Primordial (Urban Comics)
12 février 2023Primordial
Que se passerait-il si, pendant la Guerre Froide et le concours à l’exploration spatiale, les deux plus grandes puissances armées perdaient des navettes conduites par des animaux ?
C’est la question que se pose Jeff Lemire dans cet album heureusement publié en one-shot en VF chez Urban. Autrement dit Urban Comics mais ce mot n’apparaît pas sur la couverture, magie du choix éditorial qui ne veut pas se mettre à dos un public anti-comics alors que le format est justement plus proche de la BD franco-belge ou du one-shot roman graphique).
Pourquoi “heureusement” ? Parce que version mensuelle, je pense que la conclusion aurait été très décevante par rapport au fait d’attendre six mois, de suivre des personnages qui n’auront qu’un effet très utilitaire et dont la demande de la patience (6 mois, c’est long, ça permet de construire une attente, de faire des plans sur la comète afin de deviner la conclusion) est peu récompensée au terme de l’album. Ceci étant, l’album n’est pas mauvais loin de là.

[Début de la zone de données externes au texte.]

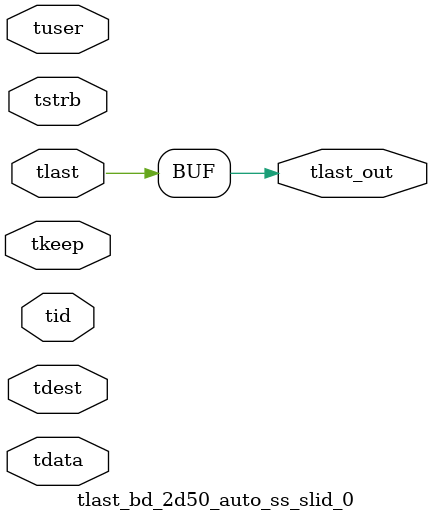
<source format=v>


`timescale 1ps/1ps

module tlast_bd_2d50_auto_ss_slid_0 #
(
parameter C_S_AXIS_TID_WIDTH   = 1,
parameter C_S_AXIS_TUSER_WIDTH = 0,
parameter C_S_AXIS_TDATA_WIDTH = 0,
parameter C_S_AXIS_TDEST_WIDTH = 0
)
(
input  [(C_S_AXIS_TID_WIDTH   == 0 ? 1 : C_S_AXIS_TID_WIDTH)-1:0       ] tid,
input  [(C_S_AXIS_TDATA_WIDTH == 0 ? 1 : C_S_AXIS_TDATA_WIDTH)-1:0     ] tdata,
input  [(C_S_AXIS_TUSER_WIDTH == 0 ? 1 : C_S_AXIS_TUSER_WIDTH)-1:0     ] tuser,
input  [(C_S_AXIS_TDEST_WIDTH == 0 ? 1 : C_S_AXIS_TDEST_WIDTH)-1:0     ] tdest,
input  [(C_S_AXIS_TDATA_WIDTH/8)-1:0 ] tkeep,
input  [(C_S_AXIS_TDATA_WIDTH/8)-1:0 ] tstrb,
input  [0:0]                                                             tlast,
output                                                                   tlast_out
);

assign tlast_out = {tlast};

endmodule


</source>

On va y suivre des humains intéressés par le phénomène spatial et les animaux pas tant perdus que ça dans l’espace. Le tout se joue sur des plans temporels et spatiaux différents avec “enfin” une bonne idée sur la communication des idées au travers de l’espace-temps.
Cependant et c’est probablement là où le bât pourrait blesser, il n’y aura pas d’explications claires. Au lecteur de se faire sa petite idée avec les infos dont il disposera quant à l’endroit où se trouvent les animaunautes et ce qui va les aider là-haut.
Pour une fois, Lemire laisse de côté son obsession pour les relations père-fils (même si, en cherchant un peu, cette relation de filiation est tout de même mentionnée) et j’avoue que le rapport au langage limité des animaux permet une lecture assez fluide. Pas de descriptions, des dialogues qui sont courts (peut-être trop et laissant beaucoup de non-dits qui seront aux bons soins du lecteur) et donc un rythme qui ira de l’avant (là encore, le format mensuel a dû en frustrer quelques-uns dont j’aurais certainement pu faire part).
Du dynamisme qui laissera aussi une bonne part de responsabilité au dessinateur Andrea Sorrentino et au coloriste Dave Stewart. On est dans une école de reproduction de photos (un peu à la Alex Maleev) ce qui donne un aspect très réaliste aux scènes sur Terre. Sorrentino sait parfaitement maîtriser l’équilibre entre le dessin et le modèle photo que ce soit du côté des protagonistes humains ou animaux qui seront eux, souvent traités comme du dessin pur avec un trait d’une très grande finesse. Le sujet et la maîtrise du trait, dans ces scènes, ne seront pas sans rappeler le We3 de Grant Morrison et Frank Quitely que je ne comparerai pas plus car il faudrait que je relise ce dernier. Ceci dit, on pourra tout de même relié les deux également par le thème “expérimentation / maltraitance sur les animaux” présent. Dave Stewart est un pro en la matière et réussit à ne pas trop en faire et à garder une belle cohérence avec ce que Sorrentino propose. Reste à savoir lequel des deux artistes aura réalisé les couleurs peintes de deux moments bien particuliers et mis en valeur très logiquement. Dans ces moments-là, j’hésite toujours entre la nécessité de l’effet et une insistance peu nécessaire. Je choisis de laisser la carte “rabat-joie” pour cette fois-ci.
La traduction de Benjamin Rivière est chouette, je l’ai trouvée transparente et donnant également du dynamisme à l’ensemble. Je ne sais pas s’il a également traduit la post-face avec le crédit des auteurs mais on y trouvera une petite coquille.
Au final, Primordial est une lecture agréable et bien menée. À voir si elle ne subit pas trop la comparaison avec le We3 de Morrison déjà mentionné.